**Records provided:**
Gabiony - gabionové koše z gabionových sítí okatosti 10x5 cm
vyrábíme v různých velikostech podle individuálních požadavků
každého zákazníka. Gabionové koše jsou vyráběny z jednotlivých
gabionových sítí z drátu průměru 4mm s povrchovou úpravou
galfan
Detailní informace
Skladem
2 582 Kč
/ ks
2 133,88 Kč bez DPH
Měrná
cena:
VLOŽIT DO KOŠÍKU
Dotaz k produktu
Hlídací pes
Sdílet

**Request:**
Retype the data above line by line. Keep every word, number, and symbol unchanged.

**Solved problem:**
Gabiony - gabionové koše z gabionových sítí okatosti 10x5 cm
vyrábíme v různých velikostech podle individuálních požadavků
každého zákazníka. Gabionové koše jsou vyráběny z jednotlivých
gabionových sítí z drátu průměru 4mm s povrchovou úpravou
galfan
Detailní informace
Skladem
2 582 Kč
/ ks
2 133,88 Kč bez DPH
Měrná
cena:
VLOŽIT DO KOŠÍKU
Dotaz k produktu
Hlídací pes
Sdílet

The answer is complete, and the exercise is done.